AN INDIAN HISTORY
The Organiser has defended Y. Sudershan Rao, chairman of the Indian Council for Historical Research (ICHR), whose appointment has been criticised by several historians. “The purpose of history,” an editorial argues, “is not only to state facts chronologically… but to carry forward the wisdom of mankind, rectify the mistakes and build a constructive future.” It asks: “The question here is also whether or not [a] discipline like history can ever be completely objective, or is there always a conscious or tacit ideology that makes for history?” Though it agrees that education should be autonomous and no political meddling is justifiable, “what is equally important is who is raising these objections and on what grounds”.
It believes that “ India’s social science discourse is dominated by the Western perspective, by so called liberals or leftists.
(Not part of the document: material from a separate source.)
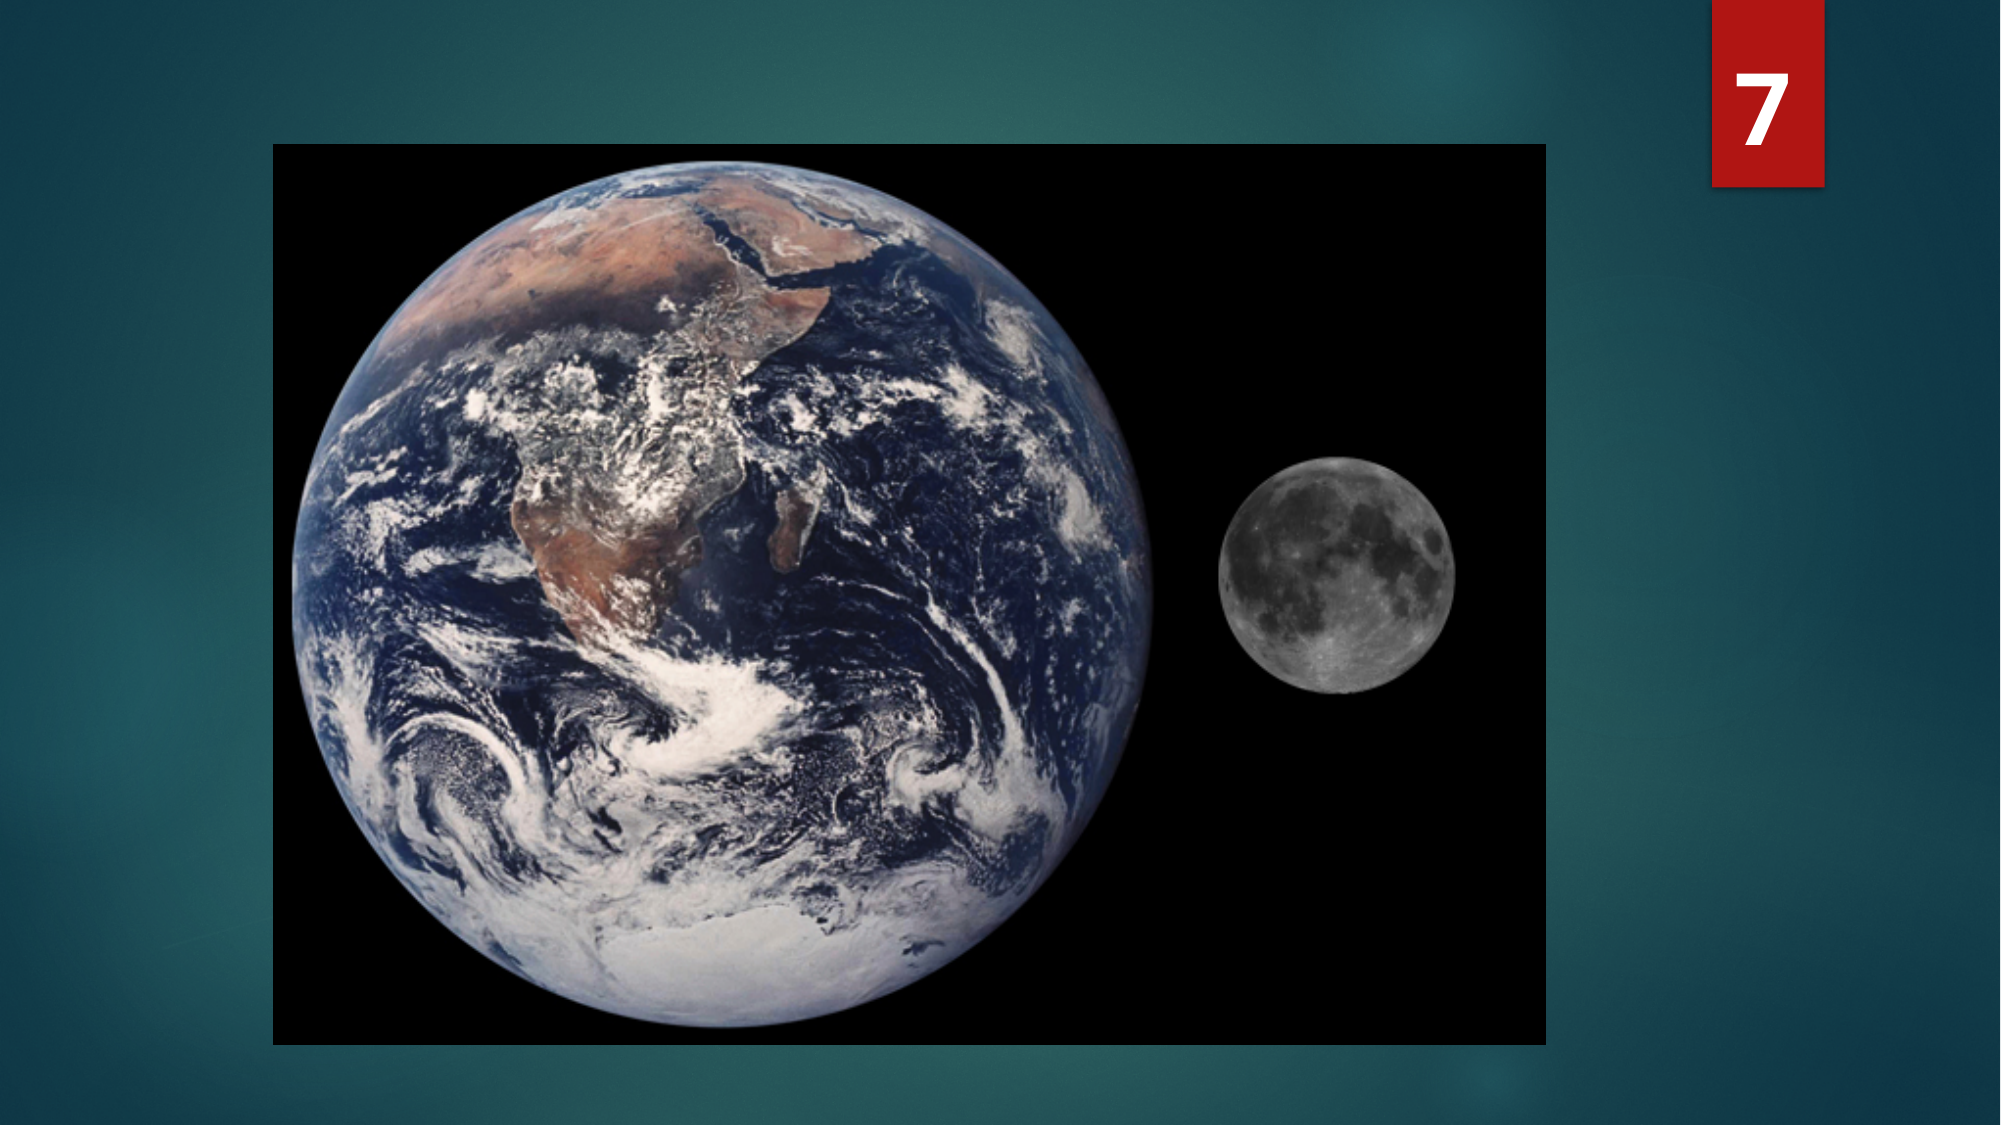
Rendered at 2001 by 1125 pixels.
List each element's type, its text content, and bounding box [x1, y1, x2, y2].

text_box 7 [1719, 38, 1832, 173]
picture [0, 0, 1576, 1125]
The research is authenticated only if it is in English language and recognised by the established lobby patronised by the ruling party.” To his “misfortune”, it states, “Rao did most of his research in his mother tongue, Telugu… How can he then be so readily accepted as a member of the eminent league? And if eminent historians don’t know him, what is his authority to head the reputed institution established, nurtured and milked by this league?”
The Organiser’s cover story, “Finally, Farmers First”, hails the Narendra Modi government for “sustaining pressure against the contentious Trade Facilitation Agreement (TFA) at WTO… The NDA government has finally ensured food and farmer’s security for India”. It adds: “Simultaneously, by unveiling his vision for Green Revolution II, PM Modi has taken a step forward to boost India’s agriculture growth.”
It claims that for the first time a prime minister, in plain and clear language, called upon agricultural scientists to find ways to boost the income of farmers from agriculture, referring to Modi’s address to the 86th Indian Council of Agricultural Research (ICAR) Foundation Day in Delhi, whereby he exhorted agricultural scientists to work towards the twofold objective of enabling Indian farmers to feed the nation as well as the world.
A story in Panchjanya depicts how educated Muslim youth are turning to extremism. The weekly cites a survey done by Queen Mary University in March among London Muslims aged 18 to 45, which found that rich, educated and young Muslims are showing an inclination towards extremism. Those headed for recruitment by Muslim extremist groups include a singer from Germany and a student of chemical engineering from Canada. It says madrasas are a fertile ground for recruitment for extremist activities, but the lure of terrorism for the educated rich points to the root of the problem — religious fundamentalism.